Exercise brief: Every line of the listing below must be printed again exactly, apart from its pictures.
[[ Supplied entries, beginning ]]
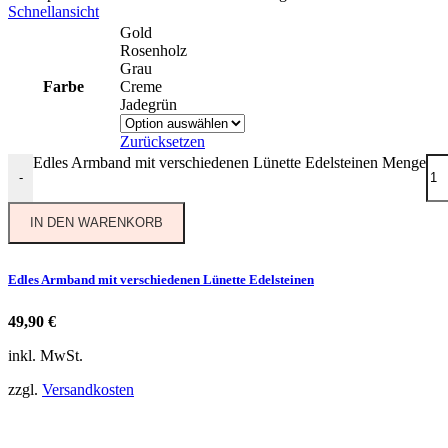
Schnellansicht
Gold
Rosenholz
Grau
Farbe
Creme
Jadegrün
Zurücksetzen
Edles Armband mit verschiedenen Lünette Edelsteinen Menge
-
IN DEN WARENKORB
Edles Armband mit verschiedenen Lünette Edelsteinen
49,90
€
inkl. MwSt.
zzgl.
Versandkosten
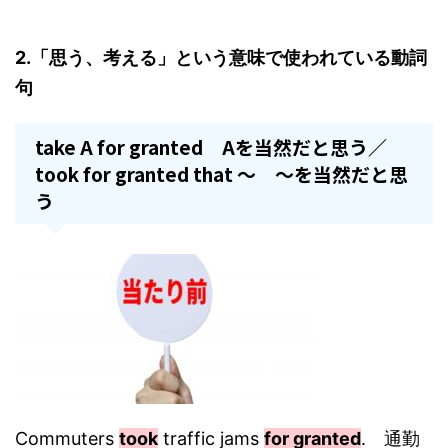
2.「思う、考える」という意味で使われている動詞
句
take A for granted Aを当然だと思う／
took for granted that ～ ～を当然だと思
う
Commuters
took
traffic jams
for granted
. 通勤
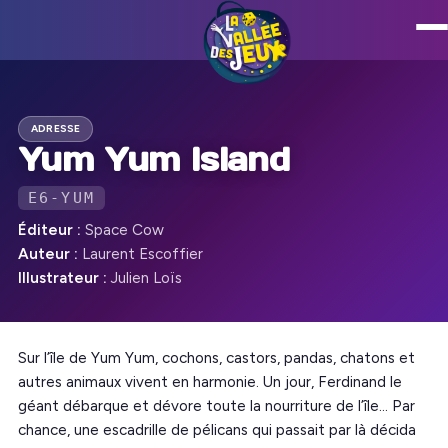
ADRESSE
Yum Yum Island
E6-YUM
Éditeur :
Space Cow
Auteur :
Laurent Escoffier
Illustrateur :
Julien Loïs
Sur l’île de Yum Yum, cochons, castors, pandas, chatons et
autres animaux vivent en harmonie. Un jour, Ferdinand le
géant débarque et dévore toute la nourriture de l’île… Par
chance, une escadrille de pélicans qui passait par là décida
[[ Supplied entries, end ]]
Response:
Schnellansicht
Gold
Rosenholz
Grau
Farbe
Creme
Jadegrün
Zurücksetzen
Edles Armband mit verschiedenen Lünette Edelsteinen Menge
-
IN DEN WARENKORB
Edles Armband mit verschiedenen Lünette Edelsteinen
49,90
€
inkl. MwSt.
zzgl.
Versandkosten
2.「思う、考える」という意味で使われている動詞
句
take A for granted Aを当然だと思う／
took for granted that ～ ～を当然だと思
う
Commuters
took
traffic jams
for granted
. 通勤
ADRESSE
Yum Yum Island
E6-YUM
Éditeur :
Space Cow
Auteur :
Laurent Escoffier
Illustrateur :
Julien Loïs
Sur l’île de Yum Yum, cochons, castors, pandas, chatons et
autres animaux vivent en harmonie. Un jour, Ferdinand le
géant débarque et dévore toute la nourriture de l’île… Par
chance, une escadrille de pélicans qui passait par là décida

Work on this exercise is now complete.